We’re in the middle of a huge and unusual shift.

The magazine publisher acted like the best sales were newsstand sales, even though the profit came from subscriptions and most people simply visited the website.

Book publishers and editors seem to focus on selling copies on paper, sold in independent bookstores. They spend as little time as they can on audiobooks.

The actors, producers and directors count the sales of tickets and popcorn. Watching the superclip on YouTube doesn’t count, and Netflix is okay, but mostly because it gives them another chance at the theater.

Record labels still focus on radio airplay and vinyl or CD sales. Streaming just isn’t the same when it comes to hits.

And the New York Times now generates more time on-site and profit from word games than they do from news. You wouldn’t know that from their staffing or the conversations they have.

Bestseller lists capture our attention, but which lists? To what end?

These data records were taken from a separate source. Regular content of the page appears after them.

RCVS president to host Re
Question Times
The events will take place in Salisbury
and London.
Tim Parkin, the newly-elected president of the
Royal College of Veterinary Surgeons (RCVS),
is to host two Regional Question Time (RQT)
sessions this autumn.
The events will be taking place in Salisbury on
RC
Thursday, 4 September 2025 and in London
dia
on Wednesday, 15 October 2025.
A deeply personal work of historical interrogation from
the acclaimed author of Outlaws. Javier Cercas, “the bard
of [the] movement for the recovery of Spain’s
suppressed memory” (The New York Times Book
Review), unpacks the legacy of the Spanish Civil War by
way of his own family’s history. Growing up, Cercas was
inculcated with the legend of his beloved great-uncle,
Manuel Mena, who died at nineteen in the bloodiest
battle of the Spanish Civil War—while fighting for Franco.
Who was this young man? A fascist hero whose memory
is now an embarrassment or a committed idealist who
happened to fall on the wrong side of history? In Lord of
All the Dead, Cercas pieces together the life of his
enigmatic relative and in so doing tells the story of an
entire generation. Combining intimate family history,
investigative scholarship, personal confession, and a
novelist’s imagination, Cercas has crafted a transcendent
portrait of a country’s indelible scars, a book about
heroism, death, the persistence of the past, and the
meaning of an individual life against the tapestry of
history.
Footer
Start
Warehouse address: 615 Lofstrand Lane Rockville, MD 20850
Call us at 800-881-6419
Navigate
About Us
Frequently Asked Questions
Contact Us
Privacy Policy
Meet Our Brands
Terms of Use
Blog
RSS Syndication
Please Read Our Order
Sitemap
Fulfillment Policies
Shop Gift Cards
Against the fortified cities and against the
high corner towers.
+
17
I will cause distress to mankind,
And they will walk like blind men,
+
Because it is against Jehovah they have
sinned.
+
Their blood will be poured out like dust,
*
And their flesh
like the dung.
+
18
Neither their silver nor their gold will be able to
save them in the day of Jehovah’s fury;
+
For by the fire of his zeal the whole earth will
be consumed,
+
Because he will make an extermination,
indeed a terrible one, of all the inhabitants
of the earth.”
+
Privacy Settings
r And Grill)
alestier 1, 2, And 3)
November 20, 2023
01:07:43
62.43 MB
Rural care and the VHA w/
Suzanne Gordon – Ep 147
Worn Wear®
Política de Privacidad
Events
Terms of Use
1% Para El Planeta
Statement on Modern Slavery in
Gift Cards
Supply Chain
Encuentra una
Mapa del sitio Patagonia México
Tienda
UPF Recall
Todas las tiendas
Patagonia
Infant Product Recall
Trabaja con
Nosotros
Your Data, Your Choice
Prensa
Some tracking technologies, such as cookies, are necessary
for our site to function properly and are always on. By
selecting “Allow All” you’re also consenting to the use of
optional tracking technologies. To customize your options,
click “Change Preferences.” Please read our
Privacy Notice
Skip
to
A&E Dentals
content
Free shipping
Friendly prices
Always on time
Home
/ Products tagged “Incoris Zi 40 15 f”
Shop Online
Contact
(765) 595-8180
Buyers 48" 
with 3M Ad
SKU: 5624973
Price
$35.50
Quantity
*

The Long Tail plus always-on streaming can’t help but transform the culture. Muhammad Ali was the last “most famous person in the world” and that record probably won’t be broken.

As each cultural industry begins to be run by people who grew up as digital natives, they’ll change how they keep score, which will shift what they make.

To see it all shift this way, everywhere all at once, is a bit like a complete solar eclipse. It’s rare and we won’t see a shift like this happen again soon.